**Try it**. Across the listing below, count the lines with "APERTURE" in them. Write nothing but the number.

**Listed entries**.
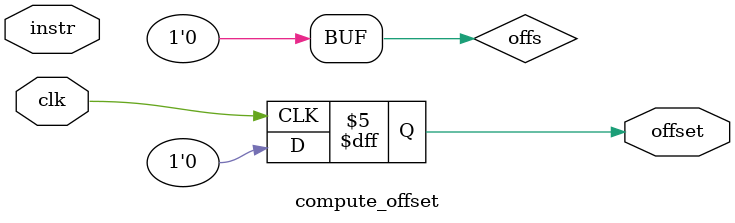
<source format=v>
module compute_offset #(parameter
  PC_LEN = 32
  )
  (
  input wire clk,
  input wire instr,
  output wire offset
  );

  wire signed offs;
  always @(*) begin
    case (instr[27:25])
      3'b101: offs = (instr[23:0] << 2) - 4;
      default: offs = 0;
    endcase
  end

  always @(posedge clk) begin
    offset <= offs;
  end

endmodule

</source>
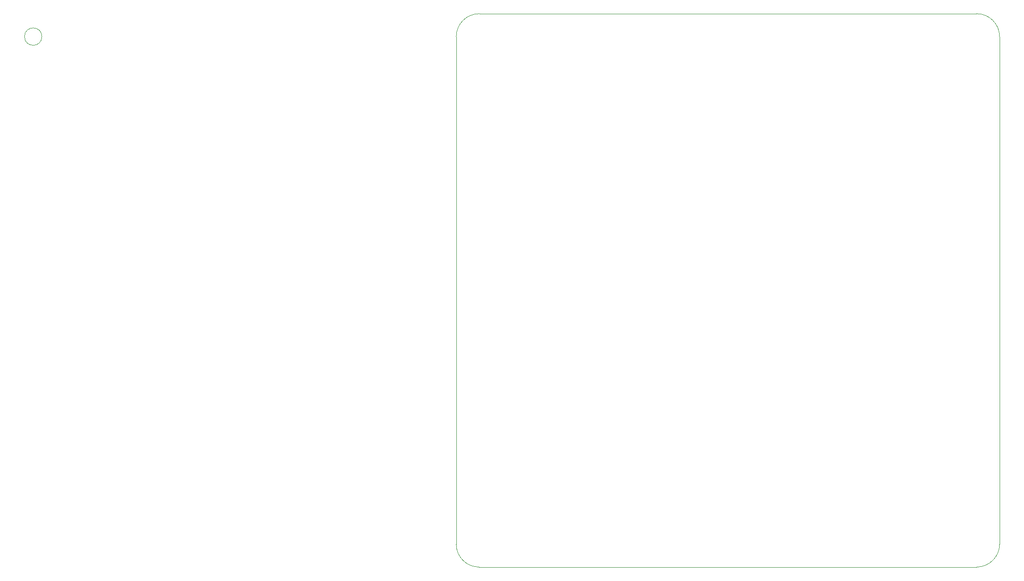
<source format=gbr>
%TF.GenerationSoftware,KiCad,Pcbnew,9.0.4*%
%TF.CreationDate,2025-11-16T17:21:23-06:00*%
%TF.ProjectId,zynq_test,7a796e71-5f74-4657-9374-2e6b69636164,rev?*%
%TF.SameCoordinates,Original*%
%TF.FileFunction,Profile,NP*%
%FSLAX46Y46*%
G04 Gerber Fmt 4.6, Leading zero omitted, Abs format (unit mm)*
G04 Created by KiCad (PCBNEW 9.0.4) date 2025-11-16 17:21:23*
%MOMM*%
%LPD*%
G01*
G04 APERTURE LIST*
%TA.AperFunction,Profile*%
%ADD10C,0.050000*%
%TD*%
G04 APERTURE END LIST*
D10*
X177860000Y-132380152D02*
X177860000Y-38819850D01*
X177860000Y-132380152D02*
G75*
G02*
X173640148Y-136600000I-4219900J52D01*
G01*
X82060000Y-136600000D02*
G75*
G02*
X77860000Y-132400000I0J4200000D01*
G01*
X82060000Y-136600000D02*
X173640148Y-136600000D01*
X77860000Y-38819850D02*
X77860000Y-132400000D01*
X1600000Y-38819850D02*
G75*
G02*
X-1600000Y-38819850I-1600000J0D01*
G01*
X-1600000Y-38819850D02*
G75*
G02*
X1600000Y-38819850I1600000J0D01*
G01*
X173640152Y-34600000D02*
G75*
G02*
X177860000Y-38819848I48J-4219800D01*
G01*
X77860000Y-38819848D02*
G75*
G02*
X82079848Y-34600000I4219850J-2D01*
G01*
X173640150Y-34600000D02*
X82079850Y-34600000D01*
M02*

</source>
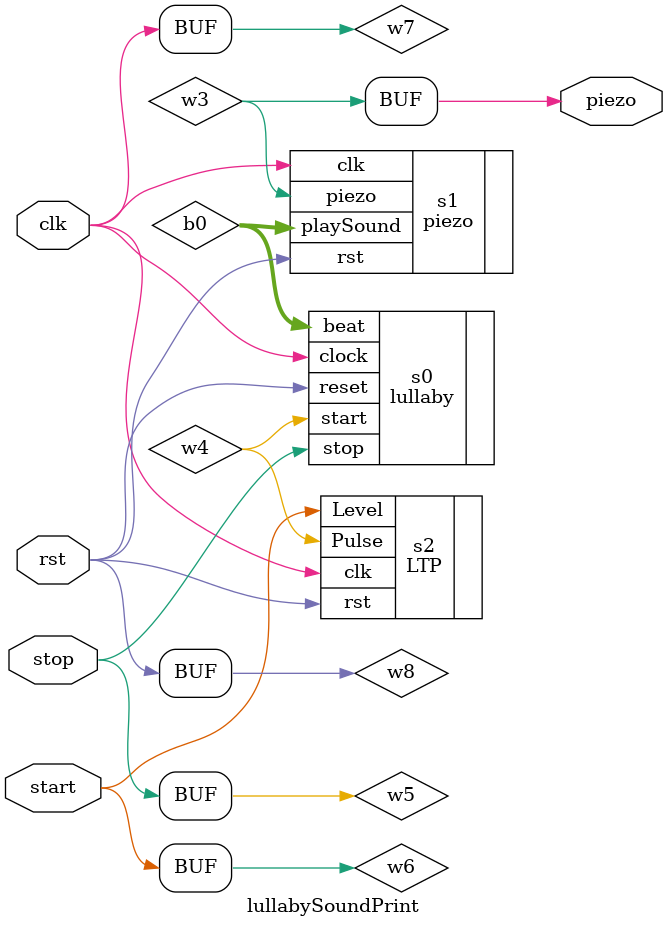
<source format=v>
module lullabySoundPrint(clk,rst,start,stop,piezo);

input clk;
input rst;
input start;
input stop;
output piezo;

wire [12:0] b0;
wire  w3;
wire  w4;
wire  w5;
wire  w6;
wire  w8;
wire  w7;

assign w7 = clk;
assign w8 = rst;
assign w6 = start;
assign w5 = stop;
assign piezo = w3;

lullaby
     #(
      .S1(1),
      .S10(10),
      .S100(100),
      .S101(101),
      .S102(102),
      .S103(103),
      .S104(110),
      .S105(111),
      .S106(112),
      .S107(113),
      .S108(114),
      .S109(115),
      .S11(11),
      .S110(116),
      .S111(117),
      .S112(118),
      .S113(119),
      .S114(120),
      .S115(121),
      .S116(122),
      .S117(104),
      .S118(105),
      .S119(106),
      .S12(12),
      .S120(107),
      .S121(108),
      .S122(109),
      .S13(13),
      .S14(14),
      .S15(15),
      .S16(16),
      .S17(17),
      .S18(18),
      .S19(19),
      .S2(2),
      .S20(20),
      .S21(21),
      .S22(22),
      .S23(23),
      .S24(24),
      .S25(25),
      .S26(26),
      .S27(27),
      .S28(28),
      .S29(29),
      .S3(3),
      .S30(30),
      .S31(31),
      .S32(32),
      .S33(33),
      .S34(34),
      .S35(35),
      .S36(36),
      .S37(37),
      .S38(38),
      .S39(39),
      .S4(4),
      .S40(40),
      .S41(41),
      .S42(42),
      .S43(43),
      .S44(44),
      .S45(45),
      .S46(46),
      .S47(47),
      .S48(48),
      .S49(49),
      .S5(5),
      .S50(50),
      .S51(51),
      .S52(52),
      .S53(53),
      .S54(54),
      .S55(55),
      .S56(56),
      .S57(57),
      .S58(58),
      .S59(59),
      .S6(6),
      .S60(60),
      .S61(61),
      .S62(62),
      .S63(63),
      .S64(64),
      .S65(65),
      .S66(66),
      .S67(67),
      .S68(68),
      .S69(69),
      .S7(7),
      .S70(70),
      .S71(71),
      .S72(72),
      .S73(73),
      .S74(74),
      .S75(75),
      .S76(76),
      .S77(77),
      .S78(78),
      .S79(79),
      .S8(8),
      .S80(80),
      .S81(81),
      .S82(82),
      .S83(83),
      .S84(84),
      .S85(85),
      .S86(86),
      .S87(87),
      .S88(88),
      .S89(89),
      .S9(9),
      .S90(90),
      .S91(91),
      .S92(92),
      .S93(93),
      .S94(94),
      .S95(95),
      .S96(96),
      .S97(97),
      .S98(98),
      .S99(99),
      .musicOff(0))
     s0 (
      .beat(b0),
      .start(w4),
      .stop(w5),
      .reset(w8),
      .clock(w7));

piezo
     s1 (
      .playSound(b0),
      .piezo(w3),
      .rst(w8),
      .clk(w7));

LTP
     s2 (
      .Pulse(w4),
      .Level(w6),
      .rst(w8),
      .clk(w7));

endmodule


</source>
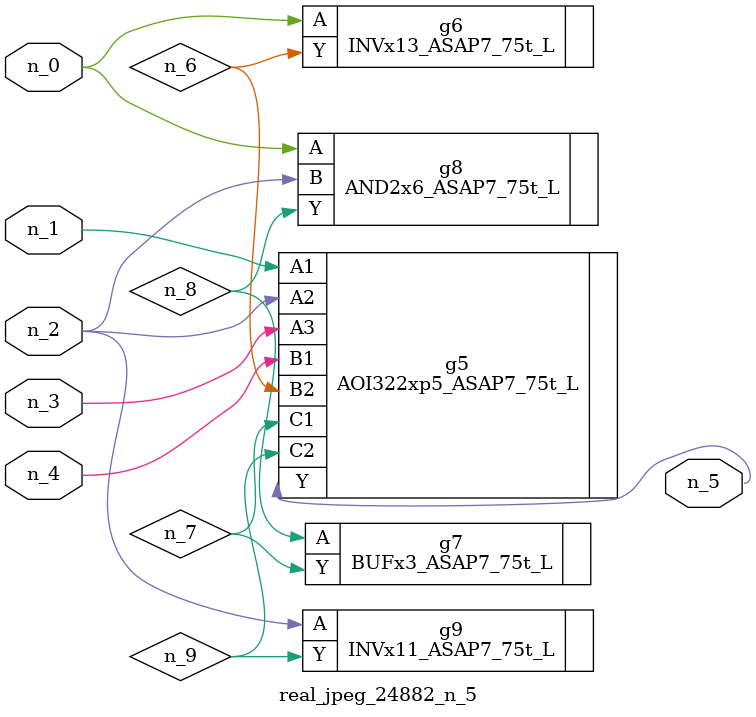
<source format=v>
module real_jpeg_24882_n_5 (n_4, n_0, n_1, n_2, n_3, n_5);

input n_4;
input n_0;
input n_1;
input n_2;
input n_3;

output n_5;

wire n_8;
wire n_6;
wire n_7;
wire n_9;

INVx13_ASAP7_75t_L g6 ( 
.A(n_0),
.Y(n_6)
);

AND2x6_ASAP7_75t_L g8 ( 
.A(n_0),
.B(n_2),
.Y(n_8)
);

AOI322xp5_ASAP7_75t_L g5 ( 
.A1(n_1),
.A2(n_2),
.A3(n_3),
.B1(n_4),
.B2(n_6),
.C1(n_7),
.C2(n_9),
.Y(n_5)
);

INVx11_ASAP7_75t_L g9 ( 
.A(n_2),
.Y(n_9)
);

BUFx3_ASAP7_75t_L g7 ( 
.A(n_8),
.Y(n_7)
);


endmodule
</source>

**Response**. 2